*** Opening of SOURCE MATERIAL ***

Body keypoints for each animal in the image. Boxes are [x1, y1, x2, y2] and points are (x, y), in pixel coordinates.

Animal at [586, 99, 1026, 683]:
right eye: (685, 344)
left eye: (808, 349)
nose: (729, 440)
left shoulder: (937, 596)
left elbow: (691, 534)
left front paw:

*** Close of SOURCE MATERIAL ***

- _EXERCISE PROMPT_
Wherever the string "left" appears in the listing above, show the whole line.

- _THE ANSWER_
left eye: (808, 349)
left shoulder: (937, 596)
left elbow: (691, 534)
left front paw:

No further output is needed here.